I mean, that is just the most amazing thing. It’s not that he didn’t feel remorse about the death of Mary Jo Kopechne (background music begins building), but that he still always saw, um, the other side of everything and the ridiculous side of things, too.
Kay: Ed Klein, former foreign editor of Newsweek, and author of a new book on Ted Kennedy.
Audio of the full interview is in the YouTube that follows (direct link):
What a guy.
Too bad Mary Jo Kopechne was never available to join in the laughter.
It is mildly comforting to know that what the Democrats called “Ted Kennedy’s seat” really wasn’t.
UPDATE, August 31, 2010: An example of the type of pathetic attempts at historical revisivionism we’ll probably be seeing for the next hundred years –
Rewriting History on Kennedy’s Chappaquiddick Accident
… Now, a year after Kennedy died, his lifelong biographer Burton Hersh, armed with fresh interviews with Kennedy’s mistress at the time, tells Whispers that the whole July 1969 episode should have been handled as a simple crash, leaving the senator’s legacy untainted. “It was a car accident,” he says. “Ted was a terrible driver. He never paid much attention to where he was going.”
“He took a tremendous blow on the head,” says Hersh. In interviews following the crash, Kennedy displayed confusion and amnesia, he says.
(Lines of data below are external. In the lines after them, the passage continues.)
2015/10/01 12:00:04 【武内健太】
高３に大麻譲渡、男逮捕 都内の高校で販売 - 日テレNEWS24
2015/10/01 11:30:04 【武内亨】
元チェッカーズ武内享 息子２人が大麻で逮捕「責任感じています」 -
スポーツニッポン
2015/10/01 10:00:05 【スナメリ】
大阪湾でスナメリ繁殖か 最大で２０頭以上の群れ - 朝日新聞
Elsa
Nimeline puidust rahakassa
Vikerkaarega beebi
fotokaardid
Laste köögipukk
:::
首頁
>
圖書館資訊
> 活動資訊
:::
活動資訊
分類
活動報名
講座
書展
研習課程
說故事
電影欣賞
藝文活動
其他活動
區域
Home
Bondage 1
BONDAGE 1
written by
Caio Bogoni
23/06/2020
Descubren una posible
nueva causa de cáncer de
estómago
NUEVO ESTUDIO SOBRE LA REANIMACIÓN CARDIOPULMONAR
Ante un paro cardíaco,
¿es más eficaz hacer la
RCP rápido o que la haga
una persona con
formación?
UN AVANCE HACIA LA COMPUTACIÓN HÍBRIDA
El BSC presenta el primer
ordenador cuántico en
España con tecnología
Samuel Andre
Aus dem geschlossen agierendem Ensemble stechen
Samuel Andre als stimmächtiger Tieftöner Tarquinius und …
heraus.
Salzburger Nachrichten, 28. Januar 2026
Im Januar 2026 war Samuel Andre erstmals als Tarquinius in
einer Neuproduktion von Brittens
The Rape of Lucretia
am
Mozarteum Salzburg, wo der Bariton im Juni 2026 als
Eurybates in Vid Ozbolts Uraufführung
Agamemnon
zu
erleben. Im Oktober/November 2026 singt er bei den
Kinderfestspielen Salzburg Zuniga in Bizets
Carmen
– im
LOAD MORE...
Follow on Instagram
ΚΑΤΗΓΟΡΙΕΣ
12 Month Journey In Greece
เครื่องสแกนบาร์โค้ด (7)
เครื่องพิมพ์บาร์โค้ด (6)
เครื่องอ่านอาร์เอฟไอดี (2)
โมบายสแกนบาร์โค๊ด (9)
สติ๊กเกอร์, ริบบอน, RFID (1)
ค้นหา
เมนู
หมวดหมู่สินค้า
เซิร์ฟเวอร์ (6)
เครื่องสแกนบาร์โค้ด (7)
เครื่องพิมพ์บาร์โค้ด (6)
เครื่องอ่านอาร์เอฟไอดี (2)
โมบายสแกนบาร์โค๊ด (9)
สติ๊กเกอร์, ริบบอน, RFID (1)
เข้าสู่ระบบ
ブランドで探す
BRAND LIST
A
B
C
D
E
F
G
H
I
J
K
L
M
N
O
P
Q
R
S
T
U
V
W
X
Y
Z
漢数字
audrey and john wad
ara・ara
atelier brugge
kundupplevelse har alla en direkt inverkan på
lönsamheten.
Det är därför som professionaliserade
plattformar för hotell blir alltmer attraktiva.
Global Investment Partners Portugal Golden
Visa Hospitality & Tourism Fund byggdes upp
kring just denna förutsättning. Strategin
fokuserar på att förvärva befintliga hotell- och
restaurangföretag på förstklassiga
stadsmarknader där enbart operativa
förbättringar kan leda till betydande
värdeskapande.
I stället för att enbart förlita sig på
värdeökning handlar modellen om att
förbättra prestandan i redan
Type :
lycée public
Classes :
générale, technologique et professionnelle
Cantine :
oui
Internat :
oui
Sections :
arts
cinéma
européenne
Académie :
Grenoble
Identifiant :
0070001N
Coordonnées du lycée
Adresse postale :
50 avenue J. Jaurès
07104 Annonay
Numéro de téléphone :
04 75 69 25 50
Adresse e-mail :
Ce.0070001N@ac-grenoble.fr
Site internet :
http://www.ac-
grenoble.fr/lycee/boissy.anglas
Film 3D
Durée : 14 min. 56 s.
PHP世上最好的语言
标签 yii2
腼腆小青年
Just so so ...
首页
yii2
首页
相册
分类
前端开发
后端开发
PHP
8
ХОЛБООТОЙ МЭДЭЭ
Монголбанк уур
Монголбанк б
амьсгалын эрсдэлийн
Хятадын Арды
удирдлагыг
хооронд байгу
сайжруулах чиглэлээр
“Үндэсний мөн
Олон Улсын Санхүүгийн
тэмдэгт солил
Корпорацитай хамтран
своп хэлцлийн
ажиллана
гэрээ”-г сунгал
“If the thing had been handled properly, the first thing they would have done is put him in a hospital. Then they would have said he was a victim of an auto accident and didn’t know what he was doing and couldn’t be held responsible for anything that happened really after that, which would have been a fair explanation,” says author-journalist Hersh, who knew Kennedy since they were classmates at Harvard. “But instead, he felt terribly guilty about the whole thing … tried to take responsibility and … just confused the issue.”